** Data follows **

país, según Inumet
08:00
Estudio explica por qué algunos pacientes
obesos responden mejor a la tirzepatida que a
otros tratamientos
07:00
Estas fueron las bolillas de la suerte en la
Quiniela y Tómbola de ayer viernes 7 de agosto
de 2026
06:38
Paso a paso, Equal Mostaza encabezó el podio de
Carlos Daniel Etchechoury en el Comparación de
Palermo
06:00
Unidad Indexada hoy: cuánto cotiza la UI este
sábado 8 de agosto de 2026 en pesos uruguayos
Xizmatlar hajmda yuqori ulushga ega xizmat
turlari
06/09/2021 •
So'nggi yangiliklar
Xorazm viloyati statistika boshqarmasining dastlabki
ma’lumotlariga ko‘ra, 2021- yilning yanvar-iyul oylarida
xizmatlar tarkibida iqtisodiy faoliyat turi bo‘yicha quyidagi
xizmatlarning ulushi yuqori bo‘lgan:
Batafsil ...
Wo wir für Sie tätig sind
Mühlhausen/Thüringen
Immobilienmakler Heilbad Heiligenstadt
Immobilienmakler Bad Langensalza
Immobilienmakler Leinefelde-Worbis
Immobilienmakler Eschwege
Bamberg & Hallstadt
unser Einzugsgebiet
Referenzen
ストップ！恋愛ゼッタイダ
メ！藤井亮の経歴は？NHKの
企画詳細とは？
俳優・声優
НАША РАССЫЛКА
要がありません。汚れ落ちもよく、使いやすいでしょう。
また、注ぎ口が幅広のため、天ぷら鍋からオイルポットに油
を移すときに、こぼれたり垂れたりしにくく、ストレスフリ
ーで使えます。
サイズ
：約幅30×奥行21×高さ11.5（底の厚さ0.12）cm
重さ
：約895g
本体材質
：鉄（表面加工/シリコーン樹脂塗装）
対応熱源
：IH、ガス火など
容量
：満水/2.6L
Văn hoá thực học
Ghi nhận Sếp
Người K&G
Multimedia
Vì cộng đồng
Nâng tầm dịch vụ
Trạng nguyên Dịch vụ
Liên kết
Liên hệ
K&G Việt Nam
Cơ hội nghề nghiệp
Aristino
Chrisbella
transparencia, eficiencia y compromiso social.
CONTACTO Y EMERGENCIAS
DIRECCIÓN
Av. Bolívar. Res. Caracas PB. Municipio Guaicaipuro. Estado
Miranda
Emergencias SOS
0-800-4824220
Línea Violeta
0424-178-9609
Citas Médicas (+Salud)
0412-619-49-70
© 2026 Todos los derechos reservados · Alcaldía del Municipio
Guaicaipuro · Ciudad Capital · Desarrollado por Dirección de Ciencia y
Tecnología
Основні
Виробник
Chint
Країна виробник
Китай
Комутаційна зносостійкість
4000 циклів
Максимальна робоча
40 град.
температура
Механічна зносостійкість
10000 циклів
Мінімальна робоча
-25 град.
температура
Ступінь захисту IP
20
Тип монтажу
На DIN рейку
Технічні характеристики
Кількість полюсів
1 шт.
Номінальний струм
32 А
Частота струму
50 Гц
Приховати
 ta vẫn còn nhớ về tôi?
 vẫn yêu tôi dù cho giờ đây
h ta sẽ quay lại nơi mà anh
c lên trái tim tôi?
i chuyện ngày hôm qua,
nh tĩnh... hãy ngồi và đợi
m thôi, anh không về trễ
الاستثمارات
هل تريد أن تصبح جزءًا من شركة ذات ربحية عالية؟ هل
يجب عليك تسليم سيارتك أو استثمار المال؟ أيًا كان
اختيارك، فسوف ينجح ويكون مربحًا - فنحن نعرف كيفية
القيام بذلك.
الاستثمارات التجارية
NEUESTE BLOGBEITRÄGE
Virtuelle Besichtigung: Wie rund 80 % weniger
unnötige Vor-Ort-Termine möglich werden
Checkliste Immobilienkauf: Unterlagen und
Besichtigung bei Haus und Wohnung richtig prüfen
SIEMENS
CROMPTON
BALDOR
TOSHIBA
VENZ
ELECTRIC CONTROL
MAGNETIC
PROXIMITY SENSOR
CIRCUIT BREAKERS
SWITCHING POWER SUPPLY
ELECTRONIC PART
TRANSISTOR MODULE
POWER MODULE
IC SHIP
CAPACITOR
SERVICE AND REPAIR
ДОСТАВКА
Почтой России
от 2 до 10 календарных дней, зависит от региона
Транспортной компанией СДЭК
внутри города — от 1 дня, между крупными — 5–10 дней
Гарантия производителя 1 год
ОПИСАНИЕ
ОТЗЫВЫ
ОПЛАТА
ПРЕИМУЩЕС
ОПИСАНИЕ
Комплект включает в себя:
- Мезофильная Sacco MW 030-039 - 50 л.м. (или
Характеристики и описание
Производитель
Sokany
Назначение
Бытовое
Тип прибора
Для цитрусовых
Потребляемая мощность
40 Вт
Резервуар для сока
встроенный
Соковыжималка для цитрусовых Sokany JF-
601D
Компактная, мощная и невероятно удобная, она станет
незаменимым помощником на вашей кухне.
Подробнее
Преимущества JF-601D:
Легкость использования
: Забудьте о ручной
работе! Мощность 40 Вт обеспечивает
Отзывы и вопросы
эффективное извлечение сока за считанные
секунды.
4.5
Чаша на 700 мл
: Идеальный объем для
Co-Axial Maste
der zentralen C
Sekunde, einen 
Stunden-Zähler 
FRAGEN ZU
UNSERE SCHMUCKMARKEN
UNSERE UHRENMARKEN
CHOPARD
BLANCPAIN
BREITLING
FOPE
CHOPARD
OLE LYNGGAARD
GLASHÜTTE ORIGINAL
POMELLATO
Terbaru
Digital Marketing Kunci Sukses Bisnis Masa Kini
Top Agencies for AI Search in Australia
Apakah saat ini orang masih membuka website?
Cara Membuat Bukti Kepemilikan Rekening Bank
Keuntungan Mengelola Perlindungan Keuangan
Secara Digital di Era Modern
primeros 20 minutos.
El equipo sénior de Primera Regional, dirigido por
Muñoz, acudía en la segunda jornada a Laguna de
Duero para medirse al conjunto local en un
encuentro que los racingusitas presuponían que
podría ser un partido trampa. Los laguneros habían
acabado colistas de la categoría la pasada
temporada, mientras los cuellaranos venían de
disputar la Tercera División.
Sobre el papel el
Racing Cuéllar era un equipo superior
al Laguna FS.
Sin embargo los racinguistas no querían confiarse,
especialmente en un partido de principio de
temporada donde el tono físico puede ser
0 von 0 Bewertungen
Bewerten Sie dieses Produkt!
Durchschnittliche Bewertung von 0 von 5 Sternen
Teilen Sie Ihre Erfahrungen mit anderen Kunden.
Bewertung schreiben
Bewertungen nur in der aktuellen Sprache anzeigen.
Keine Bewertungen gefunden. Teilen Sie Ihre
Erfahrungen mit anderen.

** End of Data **

Convert the stretch from the start of the listing through the line containing "Xorazm viloyati statistika" into a Markdown table with the columns Row and Line, numbering each line and skipping any blank ones.

_Result for this exercise_
| Row | Line |
|---|---|
| 1 | país, según Inumet |
| 2 | 08:00 |
| 3 | Estudio explica por qué algunos pacientes |
| 4 | obesos responden mejor a la tirzepatida que a |
| 5 | otros tratamientos |
| 6 | 07:00 |
| 7 | Estas fueron las bolillas de la suerte en la |
| 8 | Quiniela y Tómbola de ayer viernes 7 de agosto |
| 9 | de 2026 |
| 10 | 06:38 |
| 11 | Paso a paso, Equal Mostaza encabezó el podio de |
| 12 | Carlos Daniel Etchechoury en el Comparación de |
| 13 | Palermo |
| 14 | 06:00 |
| 15 | Unidad Indexada hoy: cuánto cotiza la UI este |
| 16 | sábado 8 de agosto de 2026 en pesos uruguayos |
| 17 | Xizmatlar hajmda yuqori ulushga ega xizmat |
| 18 | turlari |
| 19 | 06/09/2021 • |
| 20 | So'nggi yangiliklar |
| 21 | Xorazm viloyati statistika boshqarmasining dastlabki |